▶ Job:
The answer must consist of each line of the records below that contains the string "property".

▶ Data for review:
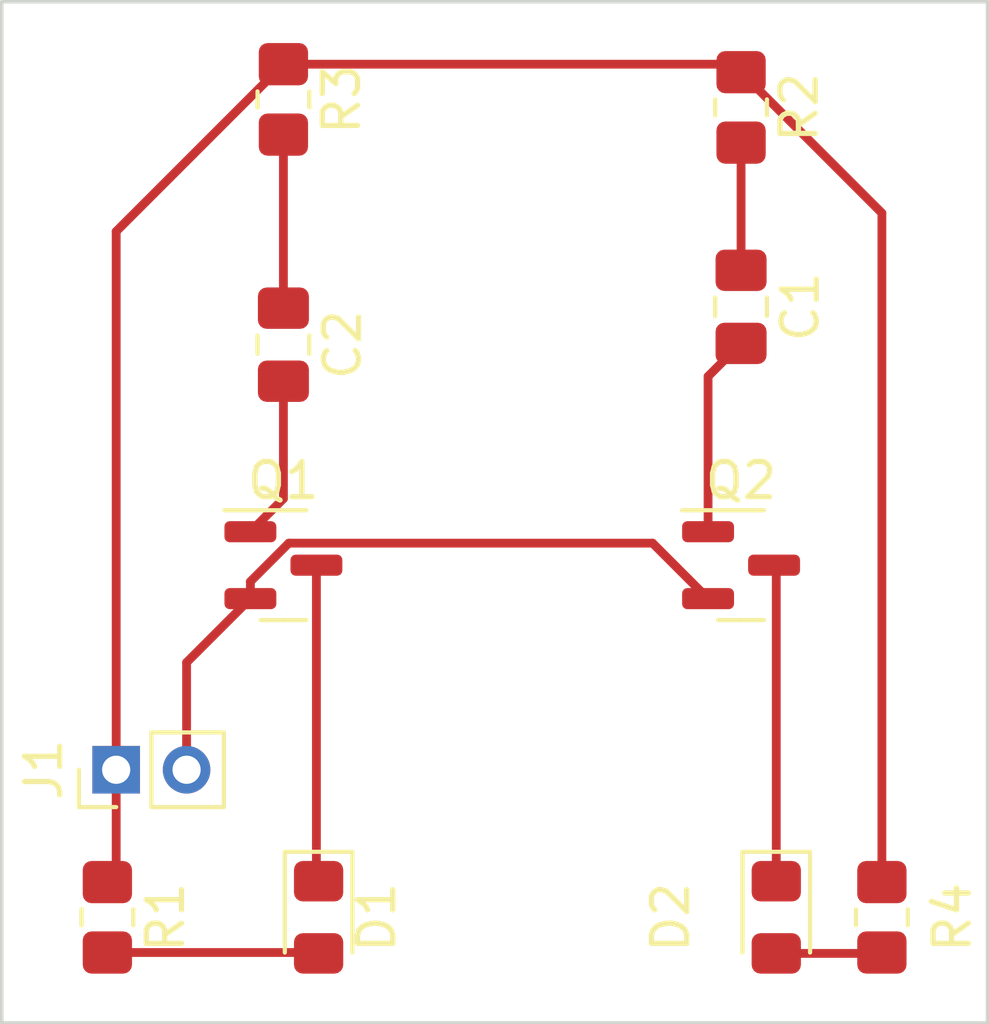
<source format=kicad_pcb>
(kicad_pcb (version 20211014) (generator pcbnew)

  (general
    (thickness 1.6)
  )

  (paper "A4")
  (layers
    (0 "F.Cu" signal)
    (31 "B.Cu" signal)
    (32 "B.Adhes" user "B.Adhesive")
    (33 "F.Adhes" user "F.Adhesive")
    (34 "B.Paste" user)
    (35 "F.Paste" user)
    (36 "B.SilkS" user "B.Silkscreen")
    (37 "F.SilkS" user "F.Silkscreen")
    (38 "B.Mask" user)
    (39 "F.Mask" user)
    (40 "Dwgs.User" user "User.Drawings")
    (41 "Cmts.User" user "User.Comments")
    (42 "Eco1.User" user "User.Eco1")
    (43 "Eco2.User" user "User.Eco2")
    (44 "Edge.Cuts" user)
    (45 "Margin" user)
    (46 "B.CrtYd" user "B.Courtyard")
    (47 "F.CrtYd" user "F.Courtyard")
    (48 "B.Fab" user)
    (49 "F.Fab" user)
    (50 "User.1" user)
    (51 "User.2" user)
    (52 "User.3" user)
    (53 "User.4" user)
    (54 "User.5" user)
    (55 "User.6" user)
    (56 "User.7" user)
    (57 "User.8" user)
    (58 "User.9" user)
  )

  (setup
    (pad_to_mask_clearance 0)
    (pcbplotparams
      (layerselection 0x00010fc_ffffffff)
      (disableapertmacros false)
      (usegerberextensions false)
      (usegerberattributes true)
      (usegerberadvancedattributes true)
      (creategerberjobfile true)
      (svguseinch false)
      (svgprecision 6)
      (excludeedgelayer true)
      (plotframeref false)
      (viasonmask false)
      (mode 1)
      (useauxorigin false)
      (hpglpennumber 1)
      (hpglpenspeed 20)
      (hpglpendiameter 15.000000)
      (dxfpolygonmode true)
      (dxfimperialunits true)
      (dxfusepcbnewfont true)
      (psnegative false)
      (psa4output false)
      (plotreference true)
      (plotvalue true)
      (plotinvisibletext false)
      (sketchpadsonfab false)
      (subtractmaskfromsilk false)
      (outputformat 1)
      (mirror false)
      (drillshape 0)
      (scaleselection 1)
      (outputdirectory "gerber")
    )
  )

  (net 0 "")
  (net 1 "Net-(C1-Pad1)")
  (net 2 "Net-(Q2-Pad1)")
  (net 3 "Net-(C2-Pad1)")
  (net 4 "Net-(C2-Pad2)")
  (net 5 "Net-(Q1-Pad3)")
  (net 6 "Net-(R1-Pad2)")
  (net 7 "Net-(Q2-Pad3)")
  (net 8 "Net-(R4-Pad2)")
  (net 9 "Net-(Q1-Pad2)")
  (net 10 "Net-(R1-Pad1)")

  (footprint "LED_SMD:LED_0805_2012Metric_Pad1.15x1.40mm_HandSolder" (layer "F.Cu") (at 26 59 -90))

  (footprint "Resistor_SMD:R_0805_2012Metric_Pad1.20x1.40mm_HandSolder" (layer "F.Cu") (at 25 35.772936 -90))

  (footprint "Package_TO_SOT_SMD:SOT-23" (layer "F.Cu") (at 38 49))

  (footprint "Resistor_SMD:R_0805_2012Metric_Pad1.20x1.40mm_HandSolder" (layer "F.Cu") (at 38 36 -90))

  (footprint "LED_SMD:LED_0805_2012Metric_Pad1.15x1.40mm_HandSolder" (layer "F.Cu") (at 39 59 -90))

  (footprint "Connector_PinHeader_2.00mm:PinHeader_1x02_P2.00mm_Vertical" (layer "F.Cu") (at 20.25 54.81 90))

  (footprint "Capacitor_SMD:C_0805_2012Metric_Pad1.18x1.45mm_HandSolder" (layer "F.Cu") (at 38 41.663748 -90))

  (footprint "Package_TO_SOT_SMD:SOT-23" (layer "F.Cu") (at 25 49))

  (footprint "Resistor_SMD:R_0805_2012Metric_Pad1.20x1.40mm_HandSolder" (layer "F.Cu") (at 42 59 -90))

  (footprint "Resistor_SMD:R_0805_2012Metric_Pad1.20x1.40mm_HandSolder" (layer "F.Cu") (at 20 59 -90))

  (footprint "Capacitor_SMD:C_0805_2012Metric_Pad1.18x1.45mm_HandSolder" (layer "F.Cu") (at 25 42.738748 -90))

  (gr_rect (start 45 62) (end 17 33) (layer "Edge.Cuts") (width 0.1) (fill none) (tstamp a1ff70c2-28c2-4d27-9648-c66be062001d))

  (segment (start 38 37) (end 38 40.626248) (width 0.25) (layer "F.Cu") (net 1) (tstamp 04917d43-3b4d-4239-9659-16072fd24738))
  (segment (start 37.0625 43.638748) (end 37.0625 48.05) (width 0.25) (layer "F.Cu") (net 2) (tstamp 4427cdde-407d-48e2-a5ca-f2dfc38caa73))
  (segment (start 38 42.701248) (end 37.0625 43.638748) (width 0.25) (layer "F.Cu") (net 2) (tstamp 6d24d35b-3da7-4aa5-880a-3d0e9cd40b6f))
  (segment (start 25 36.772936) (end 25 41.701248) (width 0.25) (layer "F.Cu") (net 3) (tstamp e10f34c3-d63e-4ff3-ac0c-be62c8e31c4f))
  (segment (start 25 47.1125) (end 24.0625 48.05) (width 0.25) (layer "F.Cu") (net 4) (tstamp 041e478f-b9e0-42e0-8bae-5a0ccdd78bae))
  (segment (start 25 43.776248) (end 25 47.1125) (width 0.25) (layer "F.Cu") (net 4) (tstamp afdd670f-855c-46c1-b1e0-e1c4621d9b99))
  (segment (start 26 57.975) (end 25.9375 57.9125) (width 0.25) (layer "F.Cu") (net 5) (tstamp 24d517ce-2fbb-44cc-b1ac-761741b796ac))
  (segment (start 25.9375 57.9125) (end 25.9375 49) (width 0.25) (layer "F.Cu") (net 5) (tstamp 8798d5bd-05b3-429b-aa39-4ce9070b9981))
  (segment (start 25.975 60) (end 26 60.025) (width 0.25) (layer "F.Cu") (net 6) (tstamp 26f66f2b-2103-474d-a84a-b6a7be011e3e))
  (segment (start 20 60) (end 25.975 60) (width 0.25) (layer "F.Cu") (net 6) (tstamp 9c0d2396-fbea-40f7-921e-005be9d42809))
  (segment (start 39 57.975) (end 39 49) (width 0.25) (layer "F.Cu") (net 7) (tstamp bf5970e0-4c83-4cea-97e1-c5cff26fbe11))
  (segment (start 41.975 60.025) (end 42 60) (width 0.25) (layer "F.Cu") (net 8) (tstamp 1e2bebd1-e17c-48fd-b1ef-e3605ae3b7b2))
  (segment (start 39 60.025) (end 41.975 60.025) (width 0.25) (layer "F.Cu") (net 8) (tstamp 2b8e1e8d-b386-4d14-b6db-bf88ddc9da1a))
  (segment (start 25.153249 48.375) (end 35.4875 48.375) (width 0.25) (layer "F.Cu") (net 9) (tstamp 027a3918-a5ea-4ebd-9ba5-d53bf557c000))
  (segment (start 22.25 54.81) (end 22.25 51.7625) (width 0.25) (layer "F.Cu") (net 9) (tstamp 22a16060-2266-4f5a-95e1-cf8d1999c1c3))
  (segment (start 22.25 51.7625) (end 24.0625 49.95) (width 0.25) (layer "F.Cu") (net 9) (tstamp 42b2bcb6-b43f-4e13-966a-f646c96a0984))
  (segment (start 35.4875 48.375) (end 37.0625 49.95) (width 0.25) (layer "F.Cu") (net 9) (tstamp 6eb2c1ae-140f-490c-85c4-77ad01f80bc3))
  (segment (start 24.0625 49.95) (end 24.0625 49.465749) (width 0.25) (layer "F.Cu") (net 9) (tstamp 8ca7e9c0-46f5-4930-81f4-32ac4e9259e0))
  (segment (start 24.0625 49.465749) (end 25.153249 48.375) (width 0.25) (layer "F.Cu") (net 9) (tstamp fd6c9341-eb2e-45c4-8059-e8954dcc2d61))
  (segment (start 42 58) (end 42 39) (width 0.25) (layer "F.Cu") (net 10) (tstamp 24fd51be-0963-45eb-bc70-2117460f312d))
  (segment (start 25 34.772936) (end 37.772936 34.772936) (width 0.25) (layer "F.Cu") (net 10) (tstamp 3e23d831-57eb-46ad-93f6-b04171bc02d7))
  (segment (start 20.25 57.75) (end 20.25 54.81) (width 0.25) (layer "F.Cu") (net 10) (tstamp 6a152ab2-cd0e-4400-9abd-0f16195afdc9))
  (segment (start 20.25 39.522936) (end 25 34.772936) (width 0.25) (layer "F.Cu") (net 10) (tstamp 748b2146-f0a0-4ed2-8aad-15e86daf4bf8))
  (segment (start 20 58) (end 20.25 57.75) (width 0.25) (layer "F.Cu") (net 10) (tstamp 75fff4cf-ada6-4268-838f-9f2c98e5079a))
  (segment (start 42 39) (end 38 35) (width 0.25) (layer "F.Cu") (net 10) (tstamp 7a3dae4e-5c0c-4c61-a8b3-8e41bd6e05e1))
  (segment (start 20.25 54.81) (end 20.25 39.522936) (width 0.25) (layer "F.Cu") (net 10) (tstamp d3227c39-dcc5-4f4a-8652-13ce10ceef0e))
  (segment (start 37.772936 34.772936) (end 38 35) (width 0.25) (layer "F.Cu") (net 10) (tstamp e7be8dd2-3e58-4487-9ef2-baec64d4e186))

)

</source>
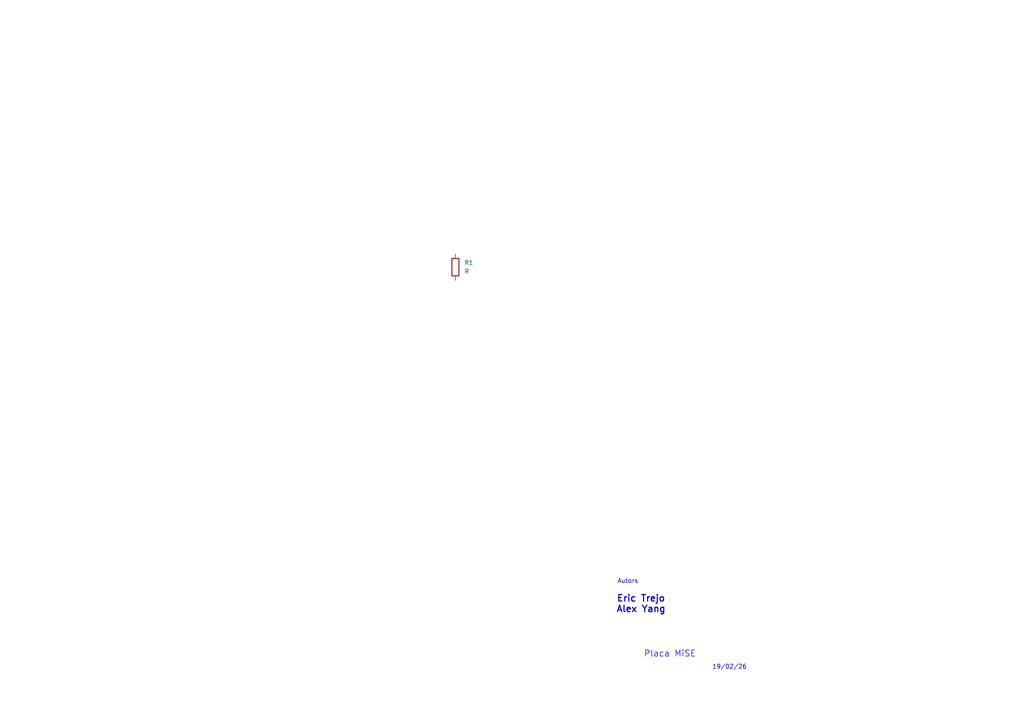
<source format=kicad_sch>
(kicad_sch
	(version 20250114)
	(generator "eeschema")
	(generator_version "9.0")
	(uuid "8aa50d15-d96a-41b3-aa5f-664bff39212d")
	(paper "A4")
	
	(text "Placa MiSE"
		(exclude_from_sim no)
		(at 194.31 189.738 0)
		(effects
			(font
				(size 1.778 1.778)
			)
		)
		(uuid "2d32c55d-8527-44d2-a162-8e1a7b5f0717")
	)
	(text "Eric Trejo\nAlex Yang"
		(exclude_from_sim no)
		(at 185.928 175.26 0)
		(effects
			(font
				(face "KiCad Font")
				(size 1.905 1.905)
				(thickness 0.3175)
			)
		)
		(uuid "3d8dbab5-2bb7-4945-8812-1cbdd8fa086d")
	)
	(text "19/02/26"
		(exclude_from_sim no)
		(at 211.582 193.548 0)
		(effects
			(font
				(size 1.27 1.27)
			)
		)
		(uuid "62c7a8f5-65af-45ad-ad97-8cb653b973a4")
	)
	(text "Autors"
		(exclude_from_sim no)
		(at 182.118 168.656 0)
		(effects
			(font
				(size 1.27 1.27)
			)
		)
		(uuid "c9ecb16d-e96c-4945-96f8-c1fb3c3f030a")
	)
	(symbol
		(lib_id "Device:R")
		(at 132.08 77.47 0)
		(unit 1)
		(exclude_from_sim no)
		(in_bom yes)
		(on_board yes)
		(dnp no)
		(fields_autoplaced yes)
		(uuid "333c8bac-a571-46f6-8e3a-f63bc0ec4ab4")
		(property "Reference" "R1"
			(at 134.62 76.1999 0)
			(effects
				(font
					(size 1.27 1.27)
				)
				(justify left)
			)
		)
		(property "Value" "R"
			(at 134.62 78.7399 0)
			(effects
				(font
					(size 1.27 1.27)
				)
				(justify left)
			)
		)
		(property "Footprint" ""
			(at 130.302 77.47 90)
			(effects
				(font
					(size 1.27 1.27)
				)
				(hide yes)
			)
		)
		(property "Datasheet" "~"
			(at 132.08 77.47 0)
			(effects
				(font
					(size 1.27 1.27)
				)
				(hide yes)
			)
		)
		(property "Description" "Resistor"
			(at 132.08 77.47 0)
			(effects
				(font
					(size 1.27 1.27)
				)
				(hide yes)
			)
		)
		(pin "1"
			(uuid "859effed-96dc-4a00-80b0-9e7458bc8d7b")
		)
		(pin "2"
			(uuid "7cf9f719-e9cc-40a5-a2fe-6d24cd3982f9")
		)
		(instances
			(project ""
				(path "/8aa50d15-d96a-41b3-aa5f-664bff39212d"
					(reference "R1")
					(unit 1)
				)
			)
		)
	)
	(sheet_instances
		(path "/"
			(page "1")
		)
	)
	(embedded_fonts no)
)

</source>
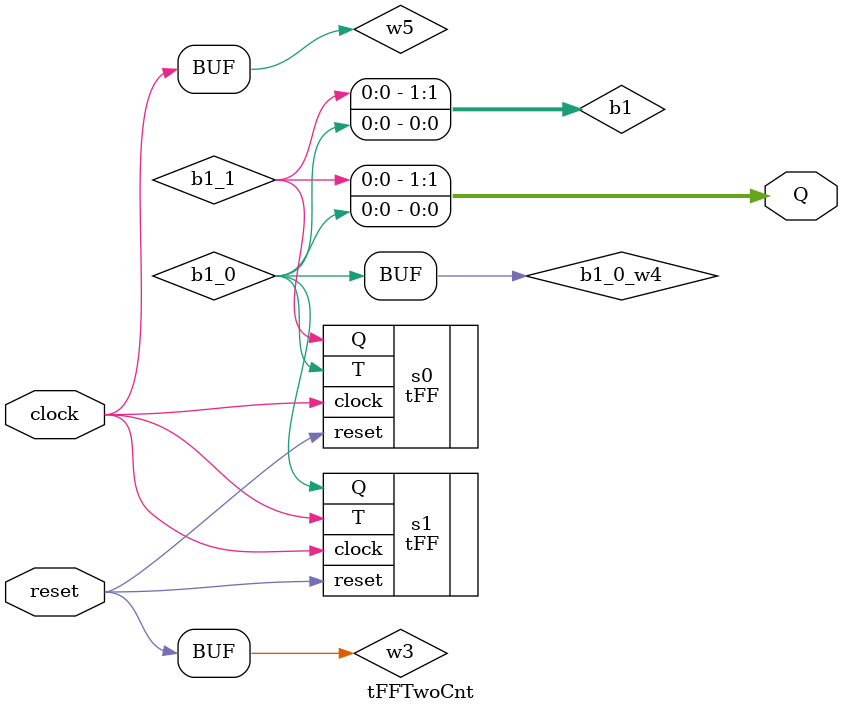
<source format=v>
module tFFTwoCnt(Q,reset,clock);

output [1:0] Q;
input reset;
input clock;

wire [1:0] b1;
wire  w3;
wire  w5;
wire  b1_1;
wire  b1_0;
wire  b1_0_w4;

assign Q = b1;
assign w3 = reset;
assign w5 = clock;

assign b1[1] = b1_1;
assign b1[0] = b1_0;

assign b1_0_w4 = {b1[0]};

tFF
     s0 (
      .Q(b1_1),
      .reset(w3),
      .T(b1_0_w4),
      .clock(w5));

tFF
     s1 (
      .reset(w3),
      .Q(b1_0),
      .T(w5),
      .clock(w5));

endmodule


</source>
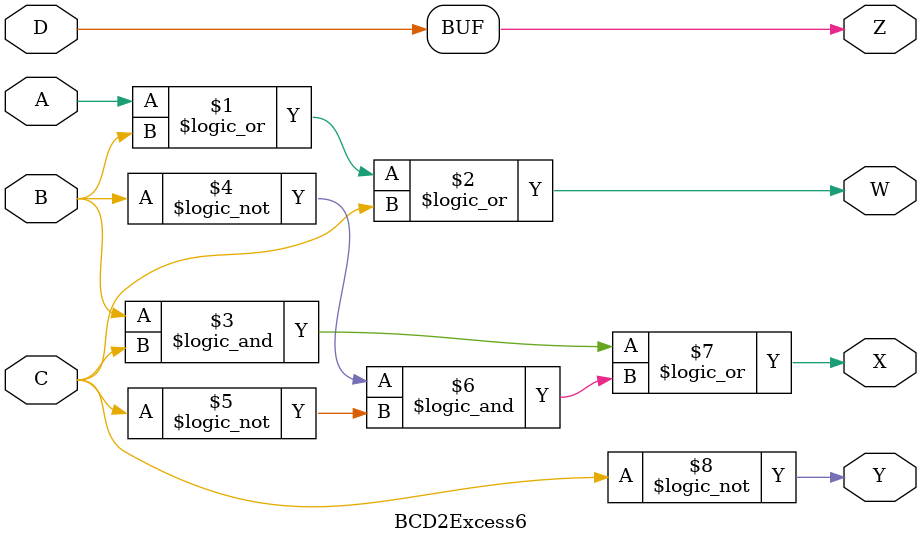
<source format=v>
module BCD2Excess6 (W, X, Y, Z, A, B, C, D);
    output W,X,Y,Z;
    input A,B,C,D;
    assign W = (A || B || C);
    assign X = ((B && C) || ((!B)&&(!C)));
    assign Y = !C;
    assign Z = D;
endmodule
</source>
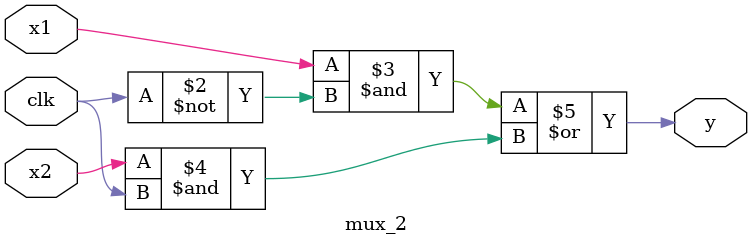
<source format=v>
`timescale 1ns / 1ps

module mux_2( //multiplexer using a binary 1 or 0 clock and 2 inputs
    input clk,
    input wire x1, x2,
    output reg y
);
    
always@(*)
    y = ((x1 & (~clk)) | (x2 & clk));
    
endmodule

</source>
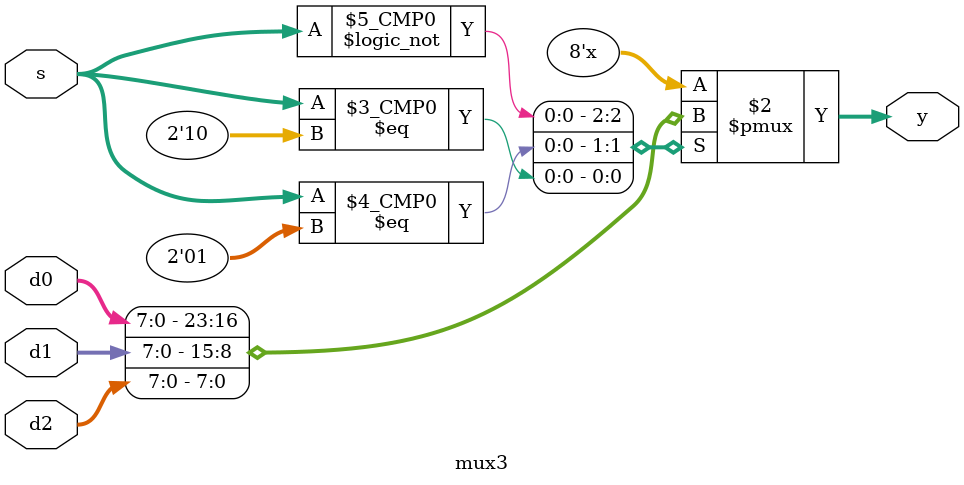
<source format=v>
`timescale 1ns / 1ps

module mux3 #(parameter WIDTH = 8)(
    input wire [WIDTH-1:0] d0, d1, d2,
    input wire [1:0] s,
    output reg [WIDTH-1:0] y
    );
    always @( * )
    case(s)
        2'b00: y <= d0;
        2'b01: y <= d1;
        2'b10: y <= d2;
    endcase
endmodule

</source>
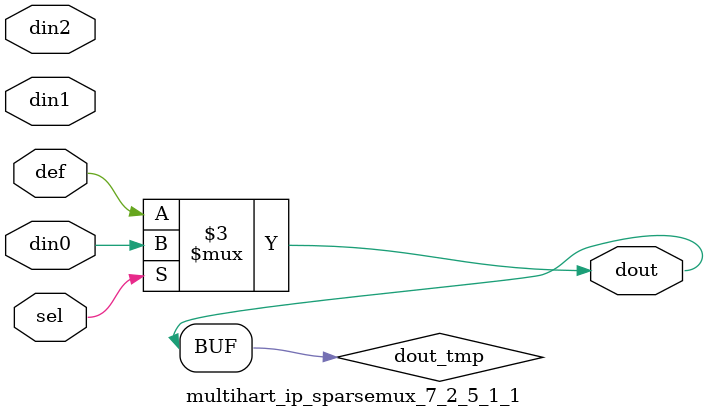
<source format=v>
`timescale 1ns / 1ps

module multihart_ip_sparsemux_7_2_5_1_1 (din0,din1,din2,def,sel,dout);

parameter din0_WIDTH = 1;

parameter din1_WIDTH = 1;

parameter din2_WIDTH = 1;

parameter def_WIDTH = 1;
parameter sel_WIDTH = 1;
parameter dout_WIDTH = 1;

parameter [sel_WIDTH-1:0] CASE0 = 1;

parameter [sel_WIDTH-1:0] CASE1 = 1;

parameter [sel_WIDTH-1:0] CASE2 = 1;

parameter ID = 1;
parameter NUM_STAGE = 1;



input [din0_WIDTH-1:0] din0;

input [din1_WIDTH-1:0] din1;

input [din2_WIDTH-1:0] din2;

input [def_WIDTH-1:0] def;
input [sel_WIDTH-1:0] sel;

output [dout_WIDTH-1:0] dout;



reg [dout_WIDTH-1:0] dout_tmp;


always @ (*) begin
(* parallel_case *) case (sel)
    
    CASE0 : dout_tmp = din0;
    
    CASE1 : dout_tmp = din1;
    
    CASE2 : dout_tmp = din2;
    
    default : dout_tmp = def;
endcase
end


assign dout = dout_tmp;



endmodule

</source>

▶ Response to this exercise:
		(property "Reference" "R1"
		(property "Value" "R"
		(property "Footprint" ""
		(property "Datasheet" "~"
		(property "Description" "Resistor"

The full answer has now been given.